Caution has become a habit of mind, let alone a habit of politics - something Lux argues should be smashed in favor of "bold" action and change.
And yet "equal rights," while always counted in the litany of core liberal and progressive principles and "values," always is set aside or thrown under the bus in favor of some real or imagined political expediency.
As Lux told me during an interview - "either we believe in equal rights for all - or we don't." And "we should be able to multi-task."
Socarides offered Obama some suggestions such as talking about gay rights as he did during the campaign; help secure passage of the Matthew Shepard Hate Crimes Act; and champion comprehensive, omnibus federal gay civil rights legislation, similar to the Civil Rights Act of 1964.
But with apparently no openly gay friends in his inner circle - blogger Pam Spaulding asks, "Where are the gays in the Obama White House?" - Socarides' call for an LGBT liaison is important.
"[Obama] should appoint a high-ranking, respected, openly gay policy advocate to oversee government efforts toward lesbian, gay, bisexual and transgender equality. Give this person access to policymakers, similar to what has been done on urban policy and for people with disabilities. This is especially important because, unlike Clinton, who had gay friends such as David Mixner, Roberta Achtenberg and Bob Hattoy around to nudge him, Obama has no high-profile gay senior aides with a history in the gay rights movement."

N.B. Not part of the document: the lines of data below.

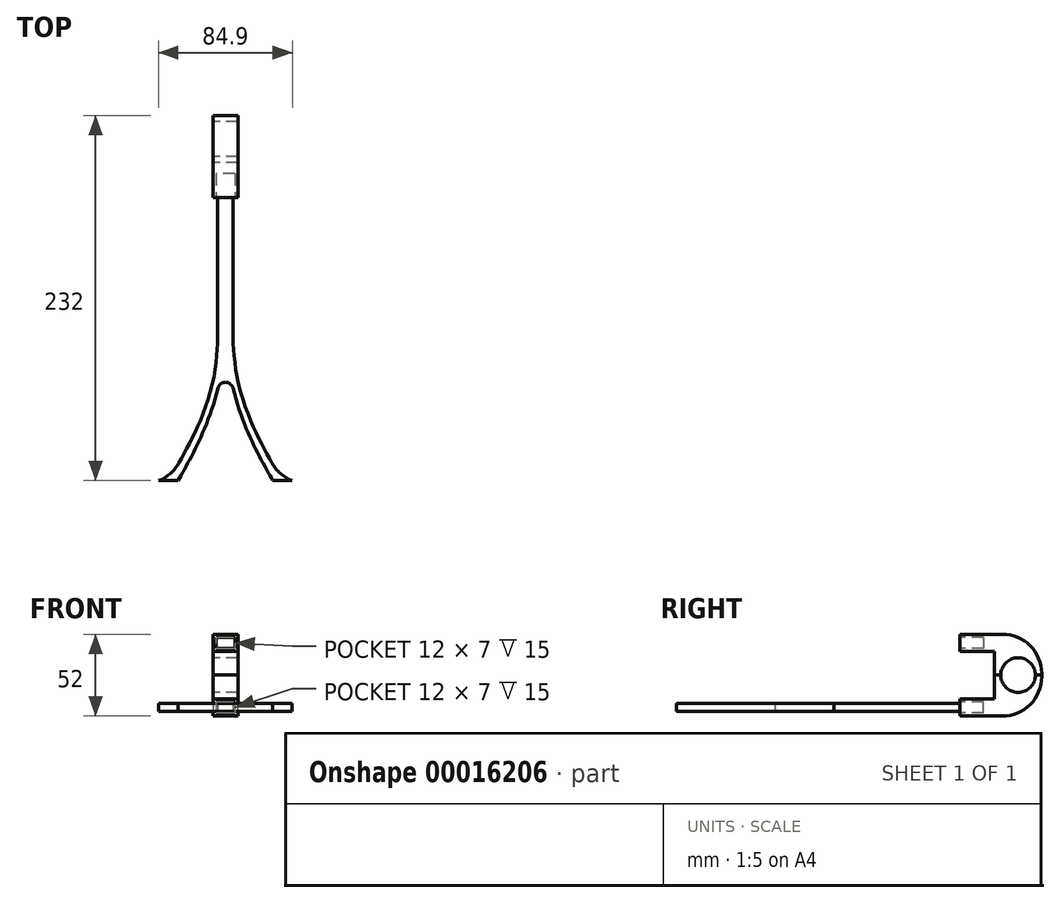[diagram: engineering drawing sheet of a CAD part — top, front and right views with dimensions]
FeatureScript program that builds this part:
annotation { "Feature Type Name" : "Feature", "Feature Type Description" : "" }
export const myFeature = defineFeature(function(context is Context, id is Id, definition is map)
    precondition{}
    {
        {
            var Q0;
            Q0=qCreatedBy(makeId("Top.planeOp"),FACE);
            var sketch = newSketch(context, id + "F0", { "sketchPlane" : qUnion([Q0])});
            skLineSegment(sketch, "E0", {"start": v(0, 80) * mm, "end": v(0, 0) * mm});
            skFitSpline(sketch, "E1", {"points": [v(0, 0) * mm, v(30.06, -100) * mm], "startDerivative": vector(-0.28, -149.45) * mm, "endDerivative": vector(29.58, -54.24) * mm});
            skFitSpline(sketch, "E2.0", {"points": [v(5, 0) * mm, v(4.98, -12.12) * mm, v(7.4, -34.14) * mm, v(15.66, -61.06) * mm, v(24.08, -78.77) * mm, v(30.4, -90.34) * mm, v(33.2, -95.3) * mm, v(34.45, -97.6) * mm]});
            skLineSegment(sketch, "E2.1", {"start": v(5, 80) * mm, "end": v(5, 0) * mm});
            skLineSegment(sketch, "E3", {"start": v(0, 80) * mm, "end": v(5, 80) * mm});
            skLineSegment(sketch, "E4", {"start": v(30.06, -100) * mm, "end": v(42.45, -100) * mm});
            skLineSegment(sketch, "E5", {"start": v(42.45, -100) * mm, "end": v(34.24, -97.23) * mm});
            skSolve(sketch);
        }
        {
            var Q0;
            Q0=makeQuery(id+"F0.imprint","IMPRINT",FACE,{"disambiguationData":[TD([[makeQuery(id+"F0.imprint","IMPRINT",EDGE,{"derivedFrom":sQuery(id+"F0.wireOp",EDGE,"E0")}),1.0]])]});
            extrude(context, id + "F1", {"entities" : qUnion([Q0]), "depth" : 5 * mm});
        }
        {
            var Q0;
            Q0=makeQuery(id+"F1.opExtrude","SWEPT_BODY",BODY,{"disambiguationData":[OSD([sQuery(id+"F0.wireOp",EDGE,"E0"),sQuery(id+"F0.wireOp",EDGE,"E1"),sQuery(id+"F0.wireOp",EDGE,"E2.0"),sQuery(id+"F0.wireOp",EDGE,"E2.1"),sQuery(id+"F0.wireOp",EDGE,"E3"),sQuery(id+"F0.wireOp",EDGE,"E4"),sQuery(id+"F0.wireOp",EDGE,"E5")])]});
            var Q1;
            Q1=qCreatedBy(makeId("Right.planeOp"),FACE);
            mirror(context, id + "F2", {"operationType" : NewBodyOperationType.ADD, "entities" : qUnion([Q0]), "mirrorPlane" : qUnion([Q1])});
        }
        {
            var Q0;
            {var subQ0=makeQuery(id+"F1.opExtrude","SWEPT_FACE",FACE,{"disambiguationData":[OSD([sQuery(id+"F0.wireOp",EDGE,"E1")])]});Q0=makeQuery(id+"F2.boolean.opBoolean","INTERSECT",EDGE,{"derivedFrom":[subQ0,makeQuery(id+"F2.opPattern","COPY",FACE,{"derivedFrom":subQ0,"instanceName":"1"})]});}
            fillet(context, id + "F3", {"entities" : qUnion([Q0]), "radius" : 5 * mm, "tangentPropagation" : true, "allowEdgeOverflow" : false});
        }
        {
            var Q0;
            Q0=makeQuery(id+"F2.opPattern","COPY",EDGE,{"derivedFrom":makeQuery(id+"F1.opExtrude","SWEPT_EDGE",EDGE,{"disambiguationData":[OSD([sQuery(id+"F0.wireOp",EDGE,"E2.0"),sQuery(id+"F0.wireOp",EDGE,"E5")])]}),"instanceName":"1"});
            var Q1;
            Q1=makeQuery(id+"F1.opExtrude","SWEPT_EDGE",EDGE,{"disambiguationData":[OSD([sQuery(id+"F0.wireOp",EDGE,"E2.0"),sQuery(id+"F0.wireOp",EDGE,"E5")])]});
            fillet(context, id + "F4", {"entities" : qUnion([Q0, Q1]), "radius" : 25.8 * mm, "tangentPropagation" : true, "allowEdgeOverflow" : false});
        }
        {
            var Q0;
            Q0=makeQuery(id+"F2.opPattern","COPY",EDGE,{"derivedFrom":makeQuery(id+"F1.opExtrude","SWEPT_EDGE",EDGE,{"disambiguationData":[OSD([sQuery(id+"F0.wireOp",EDGE,"E2.1"),sQuery(id+"F0.wireOp",EDGE,"E3")])]}),"instanceName":"1"});
            var Q1;
            Q1=makeQuery(id+"F1.opExtrude","SWEPT_EDGE",EDGE,{"disambiguationData":[OSD([sQuery(id+"F0.wireOp",EDGE,"E2.1"),sQuery(id+"F0.wireOp",EDGE,"E3")])]});
            fillet(context, id + "F5", {"entities" : qUnion([Q0, Q1]), "radius" : 1 * mm, "tangentPropagation" : true, "allowEdgeOverflow" : false});
        }
        {
            var Q0;
            {var subQ0=makeQuery(id+"F1.opExtrude","SWEPT_FACE",FACE,{"disambiguationData":[OSD([sQuery(id+"F0.wireOp",EDGE,"E3")])]});Q0=makeQuery(id+"F2.boolean.opBoolean","MERGE",FACE,{"derivedFrom":[subQ0,makeQuery(id+"F2.opPattern","COPY",FACE,{"derivedFrom":subQ0,"instanceName":"1"})]});}
            var sketch = newSketch(context, id + "F6", { "sketchPlane" : qUnion([Q0])});
            skLineSegment(sketch, "E6.0", {"start": v(4, 6) * mm, "end": v(6, 6) * mm});
            skLineSegment(sketch, "E6.1", {"start": v(4, 6) * mm, "end": v(-4, 6) * mm});
            skLineSegment(sketch, "E6.2", {"start": v(-6, 6) * mm, "end": v(-4, 6) * mm});
            skLineSegment(sketch, "E6.3", {"start": v(-6, -1) * mm, "end": v(-6, 6) * mm});
            skLineSegment(sketch, "E6.4", {"start": v(-4, -1) * mm, "end": v(-6, -1) * mm});
            skLineSegment(sketch, "E6.5", {"start": v(6, 6) * mm, "end": v(6, -1) * mm});
            skLineSegment(sketch, "E6.6", {"start": v(4, -1) * mm, "end": v(-4, -1) * mm});
            skLineSegment(sketch, "E6.7", {"start": v(6, -1) * mm, "end": v(4, -1) * mm});
            skSolve(sketch);
        }
        {
            var Q0;
            Q0 = qSketchRegion(id + "F6", true);
            var Q1;
            Q1 = qConstructionFilter(qBodyType(qCreatedBy(id + "F6" ,EDGE), BodyType.WIRE), ConstructionObject.NO);
            extrude(context, id + "F7", {"entities" : qUnion([Q0]), "surfaceEntities" : qUnion([Q1]), "depth" : 15 * mm});
        }
        {
            var Q0;
            Q0=makeQuery(id+"F7.opExtrude","CAP_FACE",FACE,{"disambiguationData":[OSD([sQuery(id+"F6.wireOp",EDGE,"E6.0"),sQuery(id+"F6.wireOp",EDGE,"E6.1"),sQuery(id+"F6.wireOp",EDGE,"E6.2"),sQuery(id+"F6.wireOp",EDGE,"E6.3"),sQuery(id+"F6.wireOp",EDGE,"E6.4"),sQuery(id+"F6.wireOp",EDGE,"E6.5"),sQuery(id+"F6.wireOp",EDGE,"E6.6"),sQuery(id+"F6.wireOp",EDGE,"E6.7")])],"isStart":true});
            shell(context, id + "F8", {"entities" : qUnion([Q0]), "thickness" : 2 * mm, "oppositeDirection" : true});
        }
        {
            var Q0;
            Q0=makeQuery(id+"F7.opExtrude","CAP_FACE",FACE,{"disambiguationData":[OSD([sQuery(id+"F6.wireOp",EDGE,"E6.0"),sQuery(id+"F6.wireOp",EDGE,"E6.1"),sQuery(id+"F6.wireOp",EDGE,"E6.2"),sQuery(id+"F6.wireOp",EDGE,"E6.3"),sQuery(id+"F6.wireOp",EDGE,"E6.4"),sQuery(id+"F6.wireOp",EDGE,"E6.5"),sQuery(id+"F6.wireOp",EDGE,"E6.6"),sQuery(id+"F6.wireOp",EDGE,"E6.7")])],"isStart":false});
            extrude(context, id + "F9", {"entities" : qUnion([Q0]), "operationType" : NewBodyOperationType.ADD, "depth" : 35 * mm});
        }
        {
            var Q0;
            {var subQ0=sQuery(id+"F6.wireOp",EDGE,"E6.0");var subQ1=sQuery(id+"F6.wireOp",EDGE,"E6.1");var subQ2=sQuery(id+"F6.wireOp",EDGE,"E6.2");Q0=makeQuery(id+"F9.boolean.opBoolean","MERGE",FACE,{"derivedFrom":[makeQuery(id+"F7.opExtrude","SWEPT_FACE",FACE,{"disambiguationData":[OSD([subQ0,subQ1,subQ2])]}),makeQuery(id+"F9.opExtrude","SWEPT_FACE",FACE,{"disambiguationData":[OSD([subQ0,subQ1,subQ2])]})]});}
            var sketch = newSketch(context, id + "F10", { "sketchPlane" : qUnion([Q0])});
            skLineSegment(sketch, "E7.bottom", {"start": v(8, 132) * mm, "end": v(-8, 132) * mm});
            skLineSegment(sketch, "E7.top", {"start": v(8, 102) * mm, "end": v(-8, 102) * mm});
            skLineSegment(sketch, "E7.left", {"start": v(8, 132) * mm, "end": v(8, 102) * mm});
            skLineSegment(sketch, "E7.right", {"start": v(-8, 132) * mm, "end": v(-8, 102) * mm});
            skSolve(sketch);
        }
        {
            var Q0;
            Q0=makeQuery(id+"F10.imprint","IMPRINT",FACE,{"disambiguationData":[TD([[makeQuery(id+"F10.imprint","IMPRINT",EDGE,{"derivedFrom":sQuery(id+"F10.wireOp",EDGE,"E7.bottom")}),1.0]])]});
            extrude(context, id + "F11", {"entities" : qUnion([Q0]), "operationType" : NewBodyOperationType.ADD, "depth" : 15 * mm});
        }
        {
            var Q0;
            Q0=makeQuery(id+"F7.opExtrude","SWEPT_BODY",BODY,{"disambiguationData":[OSD([sQuery(id+"F6.wireOp",EDGE,"E6.0"),sQuery(id+"F6.wireOp",EDGE,"E6.1"),sQuery(id+"F6.wireOp",EDGE,"E6.2"),sQuery(id+"F6.wireOp",EDGE,"E6.3"),sQuery(id+"F6.wireOp",EDGE,"E6.4"),sQuery(id+"F6.wireOp",EDGE,"E6.5"),sQuery(id+"F6.wireOp",EDGE,"E6.6"),sQuery(id+"F6.wireOp",EDGE,"E6.7")])]});
            var Q1;
            Q1=makeQuery(id+"F11.opExtrude","CAP_FACE",FACE,{"disambiguationData":[OSD([sQuery(id+"F10.wireOp",EDGE,"E7.bottom"),sQuery(id+"F10.wireOp",EDGE,"E7.top"),sQuery(id+"F10.wireOp",EDGE,"E7.left"),sQuery(id+"F10.wireOp",EDGE,"E7.right")])],"isStart":false});
            mirror(context, id + "F12", {"operationType" : NewBodyOperationType.ADD, "entities" : qUnion([Q0]), "mirrorPlane" : qUnion([Q1])});
        }
        {
            var Q0;
            {var subQ0=sQuery(id+"F6.wireOp",EDGE,"E6.5");var subQ1=makeQuery(id+"F11.boolean.opBoolean","MERGE",FACE,{"derivedFrom":[makeQuery(id+"F9.boolean.opBoolean","MERGE",FACE,{"derivedFrom":[makeQuery(id+"F7.opExtrude","SWEPT_FACE",FACE,{"disambiguationData":[OSD([subQ0])]}),makeQuery(id+"F9.opExtrude","SWEPT_FACE",FACE,{"disambiguationData":[OSD([subQ0])]})]}),makeQuery(id+"F11.opExtrude","SWEPT_FACE",FACE,{"disambiguationData":[OSD([sQuery(id+"F10.wireOp",EDGE,"E7.right")])]})]});Q0=makeQuery(id+"F12.boolean.opBoolean","MERGE",FACE,{"derivedFrom":[subQ1,makeQuery(id+"F12.opPattern","COPY",FACE,{"derivedFrom":subQ1,"instanceName":"1"})]});}
            var sketch = newSketch(context, id + "F13", { "sketchPlane" : qUnion([Q0])});
            skLineSegment(sketch, "E8", {"start": v(-102, 23) * mm, "end": v(-132, 23) * mm, "construction": true});
            skCircle(sketch, "E9", {"center": v(-117, 23) * mm, "radius": 11 * mm});
            skSolve(sketch);
        }
        {
            var Q0;
            Q0 = qSketchRegion(id + "F13", true);
            var Q1;
            Q1 = qConstructionFilter(qBodyType(qCreatedBy(id + "F13" ,EDGE), BodyType.WIRE), ConstructionObject.NO);
            extrude(context, id + "F14", {"entities" : qUnion([Q0]), "operationType" : NewBodyOperationType.REMOVE, "surfaceEntities" : qUnion([Q1]), "endBound" : BoundingType.THROUGH_ALL, "oppositeDirection" : true, "depth" : 25 * mm});
        }
        {
            var Q0;
            Q0=makeQuery(id+"F9.opExtrude","CAP_EDGE",EDGE,{"disambiguationData":[OSD([sQuery(id+"F6.wireOp",EDGE,"E6.4"),sQuery(id+"F6.wireOp",EDGE,"E6.6"),sQuery(id+"F6.wireOp",EDGE,"E6.7")])],"isStart":false});
            var Q1;
            Q1=makeQuery(id+"F12.opPattern","COPY",EDGE,{"derivedFrom":makeQuery(id+"F9.opExtrude","CAP_EDGE",EDGE,{"disambiguationData":[OSD([sQuery(id+"F6.wireOp",EDGE,"E6.4"),sQuery(id+"F6.wireOp",EDGE,"E6.6"),sQuery(id+"F6.wireOp",EDGE,"E6.7")])],"isStart":false}),"instanceName":"1"});
            fillet(context, id + "F15", {"entities" : qUnion([Q0, Q1]), "radius" : 25 * mm, "tangentPropagation" : true, "allowEdgeOverflow" : false});
        }
    });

We'll give him names. Here are just three:
-- Constitutional scholar Tobias Wolff who flew around the country on his own dime trying to tamp down the furor over Obama's choice of antigay gospel singer Donnie McClurkin to headline a southern campaign tour.
-- West Hollywood City Councilmember John Duran, an openly gay Latino, openly HIV-positive elected official who just retired from his longtime post as chair of California's lobbying organization, Equality California.
-- New York City's first openly gay Council Speaker Christine Quinn who was once the Executive Director of the New York City Anti-Violence Project.
"Gay voters who supported Barack Obama remain positive about him, and most are prepared to be patient. It's still early on gay rights for the Obama administration -- but now is the time to act boldly."
Maybe it's time for Obama to practice the empathy he would wish to see in others.